La même année, il est désigné par la maison Gallimard comme celui qui représentera  les 50 ans de la Série Noire en offrant aux lecteurs du Monde une novella, cette fois dans le pur esprit cyberpunk : Là où tombent les anges.

En 1994 et 1995 il se rend en ex-Yougoslavie, en qualité de “témoin”, à titre personnel, du côté des catholiques Croates, avant que l’infernal domino de la guerre civile ne le conduise à soutenir également les Musulmans de Bosnie génocidés par les troupiers communistes de Milosevic.

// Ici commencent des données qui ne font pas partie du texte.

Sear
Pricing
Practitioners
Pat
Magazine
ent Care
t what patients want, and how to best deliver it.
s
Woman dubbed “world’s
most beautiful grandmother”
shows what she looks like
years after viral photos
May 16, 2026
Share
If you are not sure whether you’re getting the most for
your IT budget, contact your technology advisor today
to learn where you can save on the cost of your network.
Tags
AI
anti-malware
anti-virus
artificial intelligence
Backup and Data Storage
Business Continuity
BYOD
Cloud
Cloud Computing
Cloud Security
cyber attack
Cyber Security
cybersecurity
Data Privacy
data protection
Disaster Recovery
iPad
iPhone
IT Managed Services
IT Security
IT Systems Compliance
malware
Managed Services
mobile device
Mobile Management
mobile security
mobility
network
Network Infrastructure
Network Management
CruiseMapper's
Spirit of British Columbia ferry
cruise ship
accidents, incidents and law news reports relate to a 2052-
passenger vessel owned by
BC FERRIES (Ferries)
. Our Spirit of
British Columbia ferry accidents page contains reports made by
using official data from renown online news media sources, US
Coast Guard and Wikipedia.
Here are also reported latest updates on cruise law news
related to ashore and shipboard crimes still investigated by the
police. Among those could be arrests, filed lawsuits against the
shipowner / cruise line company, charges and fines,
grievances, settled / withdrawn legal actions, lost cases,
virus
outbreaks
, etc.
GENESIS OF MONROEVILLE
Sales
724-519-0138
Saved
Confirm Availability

Lassé d’une France indécise et inactive politiquement, d’une Europe qu’il juge en pleine dislocation, comme en témoigne le conflit yougoslave, ayant vu de près la nature de la violence urbaine banlieusarde, et afin d’échapper aux milieux littéraires nationaux, il décide de s’exiler en Amérique du Nord, à Montréal. En cadeau d’adieu, il participe à l’enregistrement d’Utopia, le très attendu second album de No One Is Innocent.

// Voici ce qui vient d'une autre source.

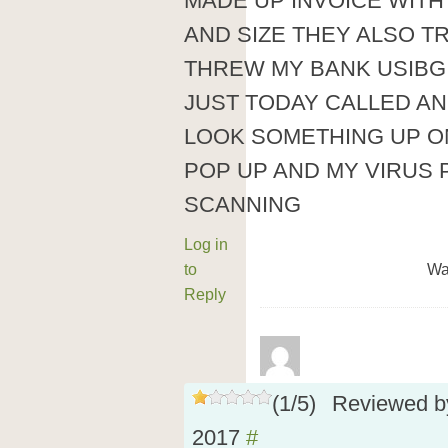
MADE UP INVOICE WIT
AND SIZE THEY ALSO T
THREW MY BANK USIBG
JUST TODAY CALLED AN
LOOK SOMETHING UP O
POP UP AND MY VIRUS
SCANNING
Log in
to
Wa
Reply
(
1
/
5
)
Reviewed 
2017
#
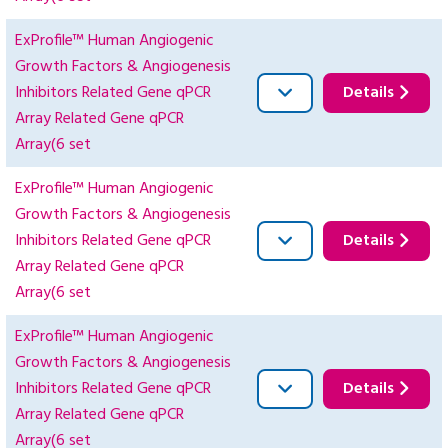
ExProfile™ Human Angiogenic
Growth Factors & Angiogenesis
Inhibitors Related Gene qPCR
Details
Array Related Gene qPCR
Array(6 set
ExProfile™ Human Angiogenic
Growth Factors & Angiogenesis
Inhibitors Related Gene qPCR
Details
Array Related Gene qPCR
Array(6 set
ExProfile™ Human Angiogenic
Growth Factors & Angiogenesis
Inhibitors Related Gene qPCR
Details
Array Related Gene qPCR
Array(6 set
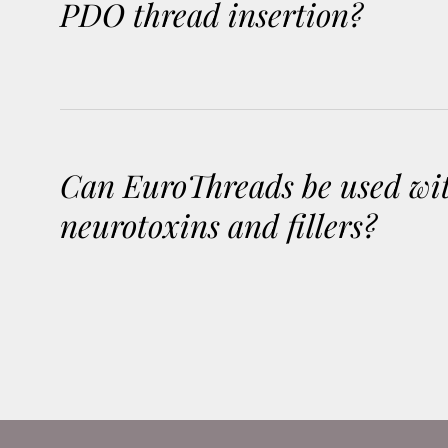
PDO thread insertion?
Can EuroThreads be used wi
neurotoxins and fillers?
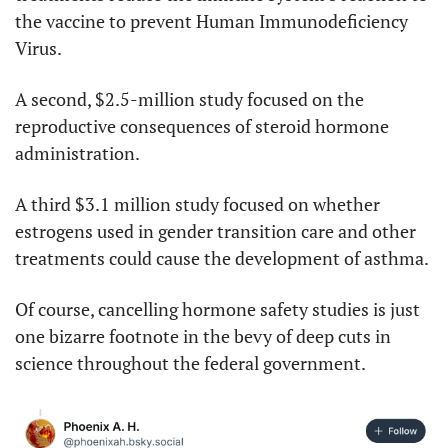
the vaccine to prevent Human Immunodeficiency 
Virus.
A second, $2.5-million study focused on the 
reproductive consequences of steroid hormone 
administration.
A third $3.1 million study focused on whether 
estrogens used in gender transition care and other 
treatments could cause the development of asthma.
Of course, cancelling hormone safety studies is just 
one bizarre footnote in the bevy of deep cuts in 
science throughout the federal government.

En 1998, il s’installe à Montréal, et 1999 voit la publication de Babylon Babies très bien accueillie par la critique et troisième best-seller consécutif, adapté au cinéma par la major Hollywoodienne “XXth Century Fox” (budget 60 millions d’euros) avec Mathieu Kassovitz aux commandes de la réalisation Ce sera de son exil canadien que Maurice G. Dantec achèvera Babylon Babies qui sera traduit dans 19 pays. Ce troisième roman marque une étape essentielle dans sa carrière. Il boucle la boucle initiée par La Sirène Rouge, et on pressent un important virage à venir. Malgré un accueil critique assez largement unanime, Babylon Babies est un ouvrage que Dantec lui-même qualifie “de transition”, une sorte d’équivalent livresque d’un Beatles For Sale, pour prendre une image qui serait familière au Fab Four Maniac qu’il est.